◆ **Problems and tasks**:
(1) Output the part of the Bateman novel reviews that runs from "It's also striking, to" up to and including "liked it. ( )".
(2) Pick up the Bateman novel reviews after their final sentence and keep writing them.

◆ **Passage given**:
★ ★ ★

As with the other Bateman novels I've read, the narrator is a journalist down on his luck. Here, his marriage is on the rocks, two other women appear on the scene, and he unleashes a criminal scandal which threatens to rock the political world to its foundations. Bateman's Northern Ireland is a small world. There is only one taxi driver in the whole of Belfast, apparently. The least credible element of this alternate Northern Ireland is that everyone at the top level of politics has known each other practically from childhood, and that the battles of young love are still being fought a decade or two later, along with all the other political battles. I do actually know of a couple of countries where this is a decent explanation of a lot of the political dynamics; but Northern Ireland, given its internal division and also relative permeability to outside influences, is not one of them.

But I'm far enough away in time and (usually) space to appreciate that not every detail of the fictional politics of Bateman's Northern Ireland needs to be convincing to make it an entertaining book; and it is an entertaining book - in particular, he catches the caustic Belfast wit very well, also showing how it can link to a cynical worldview where scepticism even of the apparently heroic is always justified. It's not a terribly attractive approach, but at least it means that, by assuming the worst in advance, you are more likely to get pleasant surprises than unpleasant surprises.

It's also striking, to a visitor from the 21st century, how much the plot of this book set in 1995 depends on old technology - the McGuffin is a cassette tape of which there is only one copy; when your spouse goes missing you have to call round all imaginable relatives and friends and ask if they know where your loved one is, because nobody has a mobile phone.

Anyway, it's of its time, but it brought me back to places which were very important to me once, and showed them to me from a different angle and in a different light. I don't know how well it would be received outside Northern Ireland - the humour is very local - and I'm not even sure how well it was received here - rather too close to the bone in some cases. But I liked it. ( )
  nwhyte | Sep 12, 2015 |
This is a very entertaining book by Colin Bateman an author from my hometown of Bangor, so a lot of place names and expressions well used here in Northern Ireland!! It is however for everyone, it is very funny and fast paced.
Dan Starkey is a journalist with a Belfast Newspaper, he is married to Patricia, both live a life packed with drink and parties. One night Dan meets Margaret, and in a drunken blur ends up having a one night stand with her, after Patricia throws him out. That is when the fun starts!, mystery is afoot as Margaret is murderd, but not before giving Jack a cassette tape and whispering Divorce Jack before she snuffs it!!

★ ★ ★

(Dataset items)
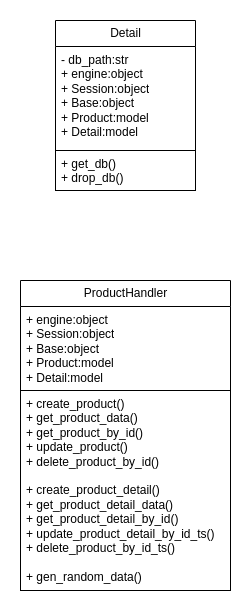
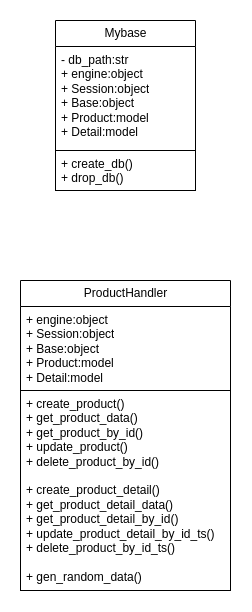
  <mxCell id="0" />
  <mxCell id="1" parent="0" />
- <mxCell id="2" value="Detail" style="swimlane;fontStyle=0;childLayout=stackLayout;horizontal=1;startSize=26;fillColor=none;horizontalStack=0;resizeParent=1;resizeParentMax=0;resizeLast=0;collapsible=1;marginBottom=0;html=1;" vertex="1" parent="1"><mxGeometry x="55" y="20" width="140" height="170" as="geometry"><mxRectangle x="390" y="250" width="80" height="30" as="alternateBounds" /></mxGeometry></mxCell>
+ <mxCell id="2" value="Mybase" style="swimlane;fontStyle=0;childLayout=stackLayout;horizontal=1;startSize=26;fillColor=none;horizontalStack=0;resizeParent=1;resizeParentMax=0;resizeLast=0;collapsible=1;marginBottom=0;html=1;" vertex="1" parent="1"><mxGeometry x="55" y="20" width="140" height="170" as="geometry"><mxRectangle x="390" y="250" width="80" height="30" as="alternateBounds" /></mxGeometry></mxCell>
  <mxCell id="3" value="- db_path:str&lt;br&gt;+ engine:object&lt;br&gt;+ Session:object&lt;br&gt;+ Base:object&lt;br&gt;+ Product:model&lt;br&gt;+ Detail:model" style="text;strokeColor=none;fillColor=none;align=left;verticalAlign=top;spacingLeft=4;spacingRight=4;overflow=hidden;rotatable=0;points=[[0,0.5],[1,0.5]];portConstraint=eastwest;whiteSpace=wrap;html=1;" vertex="1" parent="2"><mxGeometry y="26" width="140" height="104" as="geometry" /></mxCell>
- <mxCell id="4" value="+ get_db()&lt;br&gt;+ drop_db()" style="text;strokeColor=default;fillColor=none;align=left;verticalAlign=top;spacingLeft=4;spacingRight=4;overflow=hidden;rotatable=0;points=[[0,0.5],[1,0.5]];portConstraint=eastwest;whiteSpace=wrap;html=1;" vertex="1" parent="2"><mxGeometry y="130" width="140" height="40" as="geometry" /></mxCell>
+ <mxCell id="4" value="+ create_db()&lt;br&gt;+ drop_db()" style="text;strokeColor=default;fillColor=none;align=left;verticalAlign=top;spacingLeft=4;spacingRight=4;overflow=hidden;rotatable=0;points=[[0,0.5],[1,0.5]];portConstraint=eastwest;whiteSpace=wrap;html=1;" vertex="1" parent="2"><mxGeometry y="130" width="140" height="40" as="geometry" /></mxCell>
  <mxCell id="5" value="ProductHandler" style="swimlane;fontStyle=0;childLayout=stackLayout;horizontal=1;startSize=26;fillColor=none;horizontalStack=0;resizeParent=1;resizeParentMax=0;resizeLast=0;collapsible=1;marginBottom=0;html=1;" vertex="1" parent="1"><mxGeometry x="20" y="280" width="210" height="310" as="geometry"><mxRectangle x="390" y="250" width="80" height="30" as="alternateBounds" /></mxGeometry></mxCell>
  <mxCell id="6" value="+ engine:object&lt;br&gt;+ Session:object&lt;br&gt;+ Base:object&lt;br&gt;+ Product:model&lt;br&gt;+ Detail:model" style="text;strokeColor=none;fillColor=none;align=left;verticalAlign=top;spacingLeft=4;spacingRight=4;overflow=hidden;rotatable=0;points=[[0,0.5],[1,0.5]];portConstraint=eastwest;whiteSpace=wrap;html=1;" vertex="1" parent="5"><mxGeometry y="26" width="210" height="84" as="geometry" /></mxCell>
  <mxCell id="7" value="+ create_product()&lt;br&gt;+ get_product_data()&lt;br&gt;+ get_product_by_id()&lt;br&gt;+ update_product()&lt;br&gt;+ delete_product_by_id()&lt;br&gt;&lt;br&gt;+ create_product_detail()&lt;br&gt;+ get_product_detail_data()&lt;br&gt;+ get_product_detail_by_id()&lt;br&gt;+ update_product_detail_by_id_ts()&lt;br&gt;+ delete_product_by_id_ts()&lt;br&gt;&lt;br&gt;+ gen_random_data()" style="text;strokeColor=default;fillColor=none;align=left;verticalAlign=top;spacingLeft=4;spacingRight=4;overflow=hidden;rotatable=0;points=[[0,0.5],[1,0.5]];portConstraint=eastwest;whiteSpace=wrap;html=1;" vertex="1" parent="5"><mxGeometry y="110" width="210" height="200" as="geometry" /></mxCell>
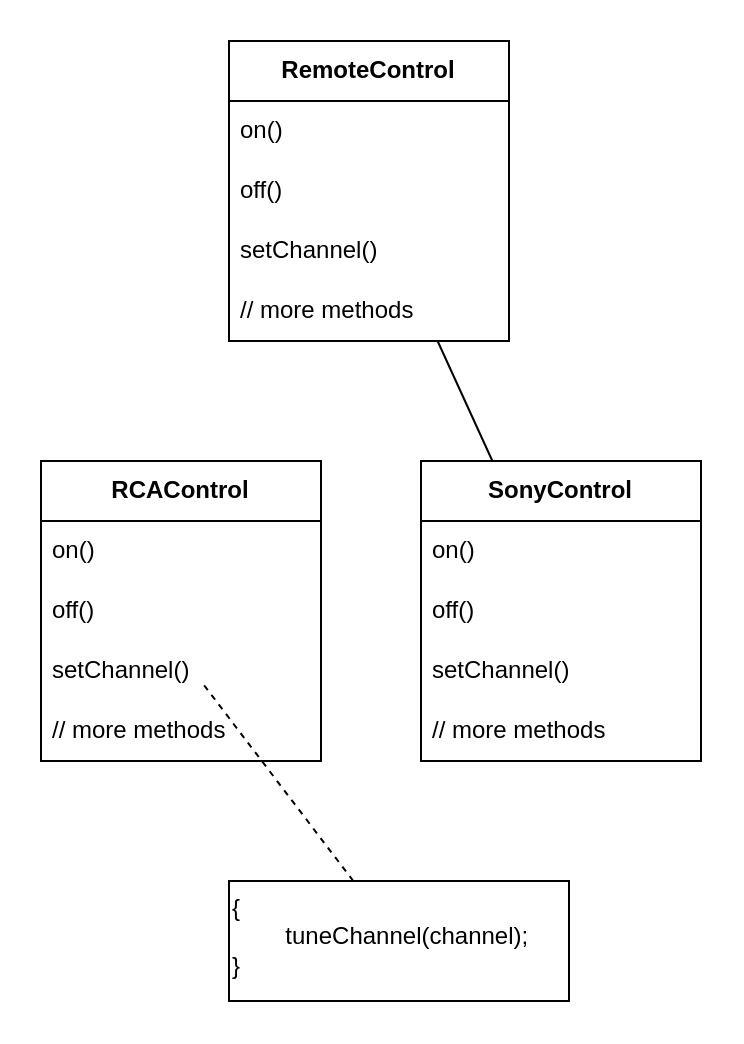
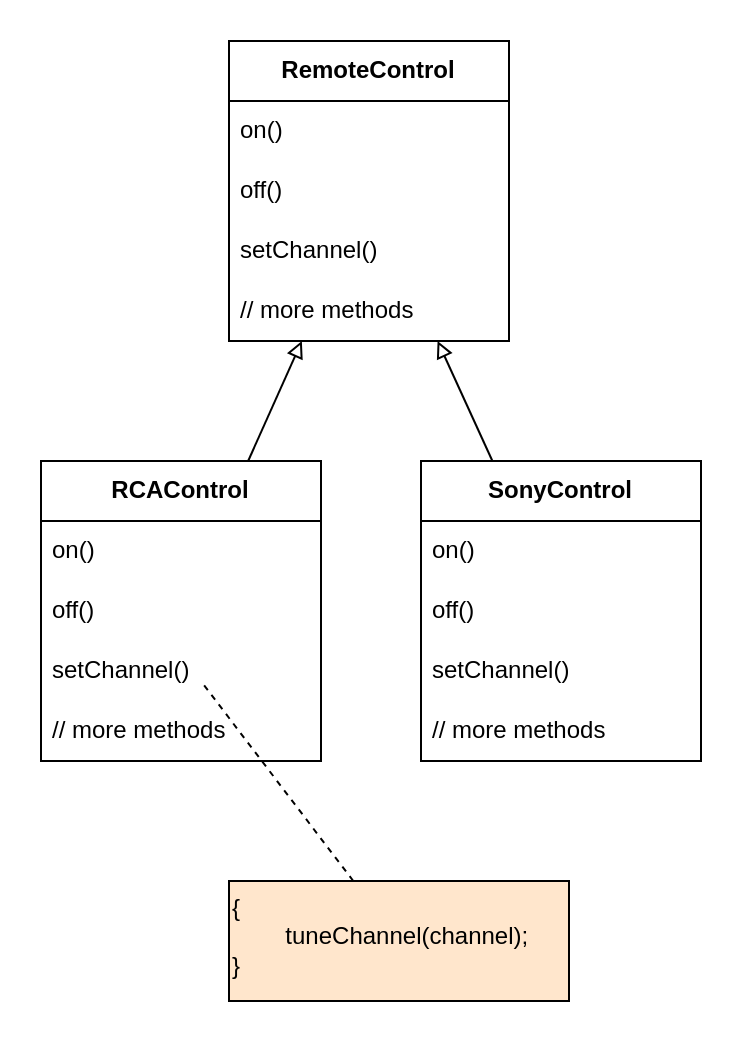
  <mxCell id="0" />
  <mxCell id="1" parent="0" />
  <mxCell id="2" value="RemoteControl" style="swimlane;fontStyle=1;childLayout=stackLayout;horizontal=1;startSize=30;horizontalStack=0;resizeParent=1;resizeParentMax=0;resizeLast=0;collapsible=1;marginBottom=0;whiteSpace=wrap;html=1;" vertex="1" parent="1"><mxGeometry x="114" y="20" width="140" height="150" as="geometry" /></mxCell>
  <mxCell id="3" value="on()" style="text;strokeColor=none;fillColor=none;align=left;verticalAlign=middle;spacingLeft=4;spacingRight=4;overflow=hidden;points=[[0,0.5],[1,0.5]];portConstraint=eastwest;rotatable=0;whiteSpace=wrap;html=1;" vertex="1" parent="2"><mxGeometry y="30" width="140" height="30" as="geometry" /></mxCell>
  <mxCell id="4" value="off()" style="text;strokeColor=none;fillColor=none;align=left;verticalAlign=middle;spacingLeft=4;spacingRight=4;overflow=hidden;points=[[0,0.5],[1,0.5]];portConstraint=eastwest;rotatable=0;whiteSpace=wrap;html=1;" vertex="1" parent="2"><mxGeometry y="60" width="140" height="30" as="geometry" /></mxCell>
  <mxCell id="5" value="setChannel()" style="text;strokeColor=none;fillColor=none;align=left;verticalAlign=middle;spacingLeft=4;spacingRight=4;overflow=hidden;points=[[0,0.5],[1,0.5]];portConstraint=eastwest;rotatable=0;whiteSpace=wrap;html=1;" vertex="1" parent="2"><mxGeometry y="90" width="140" height="30" as="geometry" /></mxCell>
  <mxCell id="6" value="// more methods" style="text;strokeColor=none;fillColor=none;align=left;verticalAlign=middle;spacingLeft=4;spacingRight=4;overflow=hidden;points=[[0,0.5],[1,0.5]];portConstraint=eastwest;rotatable=0;whiteSpace=wrap;html=1;" vertex="1" parent="2"><mxGeometry y="120" width="140" height="30" as="geometry" /></mxCell>
  <mxCell id="7" value="SonyControl" style="swimlane;fontStyle=1;childLayout=stackLayout;horizontal=1;startSize=30;horizontalStack=0;resizeParent=1;resizeParentMax=0;resizeLast=0;collapsible=1;marginBottom=0;whiteSpace=wrap;html=1;" vertex="1" parent="1"><mxGeometry x="210" y="230" width="140" height="150" as="geometry" /></mxCell>
  <mxCell id="8" value="on()" style="text;strokeColor=none;fillColor=none;align=left;verticalAlign=middle;spacingLeft=4;spacingRight=4;overflow=hidden;points=[[0,0.5],[1,0.5]];portConstraint=eastwest;rotatable=0;whiteSpace=wrap;html=1;" vertex="1" parent="7"><mxGeometry y="30" width="140" height="30" as="geometry" /></mxCell>
  <mxCell id="9" value="off()" style="text;strokeColor=none;fillColor=none;align=left;verticalAlign=middle;spacingLeft=4;spacingRight=4;overflow=hidden;points=[[0,0.5],[1,0.5]];portConstraint=eastwest;rotatable=0;whiteSpace=wrap;html=1;" vertex="1" parent="7"><mxGeometry y="60" width="140" height="30" as="geometry" /></mxCell>
  <mxCell id="10" value="setChannel()" style="text;strokeColor=none;fillColor=none;align=left;verticalAlign=middle;spacingLeft=4;spacingRight=4;overflow=hidden;points=[[0,0.5],[1,0.5]];portConstraint=eastwest;rotatable=0;whiteSpace=wrap;html=1;" vertex="1" parent="7"><mxGeometry y="90" width="140" height="30" as="geometry" /></mxCell>
  <mxCell id="11" value="// more methods" style="text;strokeColor=none;fillColor=none;align=left;verticalAlign=middle;spacingLeft=4;spacingRight=4;overflow=hidden;points=[[0,0.5],[1,0.5]];portConstraint=eastwest;rotatable=0;whiteSpace=wrap;html=1;" vertex="1" parent="7"><mxGeometry y="120" width="140" height="30" as="geometry" /></mxCell>
  <mxCell id="12" value="RCAControl" style="swimlane;fontStyle=1;childLayout=stackLayout;horizontal=1;startSize=30;horizontalStack=0;resizeParent=1;resizeParentMax=0;resizeLast=0;collapsible=1;marginBottom=0;whiteSpace=wrap;html=1;" vertex="1" parent="1"><mxGeometry x="20" y="230" width="140" height="150" as="geometry" /></mxCell>
  <mxCell id="13" value="on()" style="text;strokeColor=none;fillColor=none;align=left;verticalAlign=middle;spacingLeft=4;spacingRight=4;overflow=hidden;points=[[0,0.5],[1,0.5]];portConstraint=eastwest;rotatable=0;whiteSpace=wrap;html=1;" vertex="1" parent="12"><mxGeometry y="30" width="140" height="30" as="geometry" /></mxCell>
  <mxCell id="14" value="off()" style="text;strokeColor=none;fillColor=none;align=left;verticalAlign=middle;spacingLeft=4;spacingRight=4;overflow=hidden;points=[[0,0.5],[1,0.5]];portConstraint=eastwest;rotatable=0;whiteSpace=wrap;html=1;" vertex="1" parent="12"><mxGeometry y="60" width="140" height="30" as="geometry" /></mxCell>
  <mxCell id="15" value="setChannel()" style="text;strokeColor=none;fillColor=none;align=left;verticalAlign=middle;spacingLeft=4;spacingRight=4;overflow=hidden;points=[[0,0.5],[1,0.5]];portConstraint=eastwest;rotatable=0;whiteSpace=wrap;html=1;" vertex="1" parent="12"><mxGeometry y="90" width="140" height="30" as="geometry" /></mxCell>
  <mxCell id="16" value="// more methods" style="text;strokeColor=none;fillColor=none;align=left;verticalAlign=middle;spacingLeft=4;spacingRight=4;overflow=hidden;points=[[0,0.5],[1,0.5]];portConstraint=eastwest;rotatable=0;whiteSpace=wrap;html=1;" vertex="1" parent="12"><mxGeometry y="120" width="140" height="30" as="geometry" /></mxCell>
- <mxCell id="18" value="" style="endArrow=none;html=1;rounded=0;endFill=0;" edge="1" parent="1" source="7" target="2"><mxGeometry width="50" height="50" relative="1" as="geometry"><mxPoint x="133.571" y="240" as="sourcePoint" /><mxPoint x="160.429" y="180" as="targetPoint" /></mxGeometry></mxCell>
- <mxCell id="19" value="{&lt;br&gt;&lt;span style=&quot;white-space: pre;&quot;&gt;&#09;&lt;/span&gt;tuneChannel(channel);&lt;br&gt;}" style="rounded=0;whiteSpace=wrap;html=1;align=left;verticalAlign=top;" vertex="1" parent="1"><mxGeometry x="114" y="440" width="170" height="60" as="geometry" /></mxCell>
+ <mxCell id="17" value="" style="endArrow=block;html=1;rounded=0;endFill=0;" edge="1" parent="1" source="12" target="2"><mxGeometry width="50" height="50" relative="1" as="geometry"><mxPoint x="-10" y="220" as="sourcePoint" /><mxPoint x="40" y="170" as="targetPoint" /></mxGeometry></mxCell>
+ <mxCell id="18" value="" style="endArrow=block;html=1;rounded=0;endFill=0;" edge="1" parent="1" source="7" target="2"><mxGeometry width="50" height="50" relative="1" as="geometry"><mxPoint x="133.571" y="240" as="sourcePoint" /><mxPoint x="160.429" y="180" as="targetPoint" /></mxGeometry></mxCell>
+ <mxCell id="19" value="{&lt;br&gt;&lt;span style=&quot;white-space: pre;&quot;&gt;&#09;&lt;/span&gt;tuneChannel(channel);&lt;br&gt;}" style="rounded=0;whiteSpace=wrap;html=1;align=left;verticalAlign=top;fillColor=#ffe6cc;" vertex="1" parent="1"><mxGeometry x="114" y="440" width="170" height="60" as="geometry" /></mxCell>
  <mxCell id="20" value="" style="endArrow=none;dashed=1;html=1;rounded=0;entryX=0.571;entryY=0.667;entryDx=0;entryDy=0;entryPerimeter=0;" edge="1" parent="1" source="19" target="15"><mxGeometry width="50" height="50" relative="1" as="geometry"><mxPoint x="-40" y="460" as="sourcePoint" /><mxPoint x="-30" y="350" as="targetPoint" /></mxGeometry></mxCell>
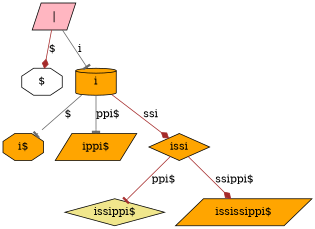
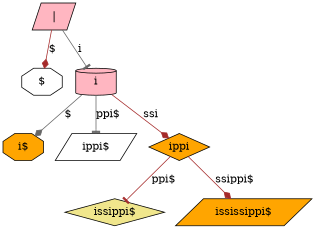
  digraph {
    node [fillcolor=orange shape=parallelogram style=filled]
    edge [arrowhead=diamond color=brown]
    n1 [fillcolor=white label="$" shape=octagon]
    "|" [fillcolor=lightpink]
-   n3 [label=i shape=cylinder]
+   n3 [fillcolor=lightpink label=i shape=cylinder]
    n4 [label="i$" shape=octagon]
-   n5 [label="ippi$"]
-   n6 [label=issi shape=diamond]
+   n5 [fillcolor=white label="ippi$"]
+   n6 [label=ippi shape=diamond]
    n7 [fillcolor=khaki label="issippi$" shape=diamond]
    n8 [label="ississippi$"]
    "|" -> n1 [label="$"]
    "|" -> n3 [arrowhead=tee color=gray40 label=i]
-   n3 -> n4 [arrowhead=tee color=gray40 label="$"]
+   n3 -> n4 [color=gray40 label="$"]
    n3 -> n5 [arrowhead=tee color=gray40 label="ppi$"]
    n3 -> n6 [label=ssi]
    n6 -> n7 [arrowhead=tee label="ppi$"]
    n6 -> n8 [label="ssippi$"]
  }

★ ★ ★

◆ **The replies**:
(1)
It's also striking, to a visitor from the 21st century, how much the plot of this book set in 1995 depends on old technology - the McGuffin is a cassette tape of which there is only one copy; when your spouse goes missing you have to call round all imaginable relatives and friends and ask if they know where your loved one is, because nobody has a mobile phone.

Anyway, it's of its time, but it brought me back to places which were very important to me once, and showed them to me from a different angle and in a different light. I don't know how well it would be received outside Northern Ireland - the humour is very local - and I'm not even sure how well it was received here - rather too close to the bone in some cases. But I liked it. ( )

(2)
Dan ends up all over Belfast with all sorts of dodgy characters, wondering what the heck he has got himself into and whats it all about.
A very good read, lighthearted in a macabre sort of way!! You really should give it a go. ( )
1 vote Glorybe1 | May 9, 2010 |
Lots of local colour for Belfast in this entertaining murder mystery. Dan Starkey stumbles through his mariage, an affair, the Belfast underworld, and Northern Ireland politics. A very good read. ( )
  maunder | Apr 6, 2008 |
Showing 3 of 3
Here's what happens as a result of Belfast columnist Dan Starkey's oh-so-brief dalliance with Margaret McBride, whose "eyes were close together, but not so close as to suggest Catholicism": Dan's tax-inspector wife Patricia catches the pair together and throws Dan out. Margaret McBride and her mother both get killed. The police go a-hunting for Dan. Dan goes a-hunting for an audiotape worth €100,000. Dan's brief acquaintance with Mark Brinn, the Alliance Party candidate for Prime Minister of Northern Ireland, takes an unexpectedly nasty turn. Dan meets a trainee nurse prowling the city dressed as a nun, and then a priest whose life has been ruined by his recent heart transplant. Dan falls in with Cow Pat Coogan, Mad Dog Angus, and several other unsavory types who want the audiotape. Patricia gets kidnapped, and sleeps with her captor. A visiting American journalist whom Dan has been escorting around the city makes an abrupt exit from the scene. Dan drinks a little less than usual and says some very funny things. Several bombs go off. There's nothing special about the story this novel unfolds, but Bateman, himself a Belfast journalist (did you guess?), has struck gold the first time out with his mordant, loquacious hero and his ruined landscape. The promised sequel can't arrive too soon.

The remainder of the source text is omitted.